- _Trecho do documento_
^^^^

Entendendo a importância dos controles internos nas organizações

Tenho percebido em meus treinamentos pelas duvidas e perguntas de meus tão “sofridos” alunos, que a tal gestão de controles ainda necessita de muito entendimento e trabalho árduo dos profissionais de Compliance, controles internos, gestão de riscos, controladoria, auditoria e alta administração.

O triste disso tudo é perceber que a questão da cultura – assunto esse que já venho falando há muito tempo, somado as dificuldades ainda continuam enormes, pois esbarramos em vaidades, falta de interesses, necessidades pessoais, conflito de interesses, ausência de conduta, ética e profissionalismo.

Mas, quando alguma coisa dá errado na empresa, uma falha acontece, um desvio de conduta fica evidenciado, um erro causa perdas financeiras, uma fraude surge – e desculpem o sarcasmo, mas as ausências de controles causam boa parte destes problemas, os gestores questionam os profissionais de controles internos, Compliance e auditoria. Por que eles não viram tal falha nos processos?

Algumas falhas acontecem pela ausência de conhecimento do negócio, dos processos, sistemas e em alguns casos pela negligência operacional ou pessoal. Mas, como podemos mudar isso? Não é fácil pedir engajamento, pois os interesses são os princípios que permeiam a atividade do profissional de sua empresa, e até mesmo na vida. Muitos profissionais já se depararam com a seguinte frase: “o que eu vou ganhar com isso?” ou “o problema é da empresa, se não receber uma ordem expressa eu não vou fazer…”

No mundo corporativo encontramos os mesmos problemas, sejam eles em empresas pequenas, médias, grandes ou gigantescas. Desrespeito às normas, negligência as regras internas e externas, ausência de capacitação da equipe, despreparo dos gestores, enfim, resultado da incompetência de profissionais limitados às atividades exercidas.

Portanto, devemos avaliar melhor os nossos processos de gestão de riscos e controles internos, avaliar se os profissionais indicados estão devidamente preparados para o gerenciamento de suas atividades, se existem desvios de conduta e se os normativos estão em conformidade com as atividades exercidas.

As pessoas podem cometer desvios de conduta e dos procedimentos, por achare, que estão acima das regras de compliance, ou simplesmente por desconhecimento das politicas, afinal, onde não existe regras, as pessoas agem por conta própria. Em situações como essa, não podemos recrimina-los, pois estão fazendo o que podem conforme seu conhecimento, o indicado é instruí-los para comportar-se conforme as normas.

Informação e comunicação é o ponto alto dos controles internos e contábeis em uma organização. Devemos avaliar de que forma a informação transita e como tomamos decisões. A alta administração possuiu um grau de importância absurda na implementação de controles internos e compliance, contudo necessitam dar o exemplo para que sejam seguidos pelos colaboradores internos.

Engajamento, comprometimento e competência não se compram no mercado, ao contrário, são qualificações que se conquistadas com dedicação e persistência. Podemos determinar o grau de confiabilidade de nossa empresa através do perfil do profissional na busca pela exelência, respeito às regras e normas e comprometimento com a empresa.

Por esse motivo evidenciamos a cada dia a importância dos controles internos na organização, pois a necessidade aumenta diariamente,e  com ela as falhas e riscos operacionais também, em certas ocasiões, mais rápido que os controles. Pense nisso!

*Marcos Assi é  Professor do MBA Gestão de Riscos e Compliance da Trevisan Escola de Negócios, Consultor de Governança, Riscos Financeiros e Compliance da Daryus Consultoria. e autor do livro “Controles Internos e Cultura Organizacional – como consolidar a confiança na gestão dos negócios” (Saint Paul Editora).

^^^^

- _Entradas de dados salvas_
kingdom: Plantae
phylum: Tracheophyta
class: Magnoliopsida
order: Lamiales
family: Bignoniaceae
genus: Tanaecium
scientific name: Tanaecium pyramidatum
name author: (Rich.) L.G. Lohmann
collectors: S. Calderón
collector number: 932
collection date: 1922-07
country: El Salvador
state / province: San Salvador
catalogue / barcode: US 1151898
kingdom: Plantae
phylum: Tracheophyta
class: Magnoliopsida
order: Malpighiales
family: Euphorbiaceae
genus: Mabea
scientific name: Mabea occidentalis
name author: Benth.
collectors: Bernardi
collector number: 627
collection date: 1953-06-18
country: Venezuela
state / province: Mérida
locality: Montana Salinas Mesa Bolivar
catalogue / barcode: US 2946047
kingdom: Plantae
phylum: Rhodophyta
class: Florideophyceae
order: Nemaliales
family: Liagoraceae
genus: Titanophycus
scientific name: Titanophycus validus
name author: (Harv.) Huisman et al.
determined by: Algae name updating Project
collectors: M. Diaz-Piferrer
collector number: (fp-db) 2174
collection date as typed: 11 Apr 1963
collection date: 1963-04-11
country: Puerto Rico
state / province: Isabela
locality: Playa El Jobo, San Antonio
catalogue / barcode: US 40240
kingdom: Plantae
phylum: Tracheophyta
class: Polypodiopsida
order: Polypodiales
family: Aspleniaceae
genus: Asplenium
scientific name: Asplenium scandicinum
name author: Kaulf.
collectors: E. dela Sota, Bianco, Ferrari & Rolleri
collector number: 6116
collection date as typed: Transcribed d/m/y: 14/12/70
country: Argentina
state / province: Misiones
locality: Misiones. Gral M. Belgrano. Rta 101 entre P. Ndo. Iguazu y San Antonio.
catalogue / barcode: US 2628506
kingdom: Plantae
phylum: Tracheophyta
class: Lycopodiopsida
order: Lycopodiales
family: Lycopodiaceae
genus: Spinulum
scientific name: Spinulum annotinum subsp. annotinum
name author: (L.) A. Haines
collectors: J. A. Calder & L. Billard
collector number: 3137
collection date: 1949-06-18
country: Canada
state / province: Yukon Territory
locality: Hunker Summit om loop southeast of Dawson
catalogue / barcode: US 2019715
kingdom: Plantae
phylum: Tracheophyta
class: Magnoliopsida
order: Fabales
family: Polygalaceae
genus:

^^^^

- _Atividade proposta_
Traduza para o inglês esta frase do artigo sobre controles internos: "No mundo corporativo encontramos os mesmos problemas, sejam eles em empresas pequenas, médias, grandes ou gigantescas." As linhas acima não têm relação com o artigo sobre controles internos.

- _Resposta_
In the corporate world we find the same problems, whether in small, medium-sized, large, or gigantic companies.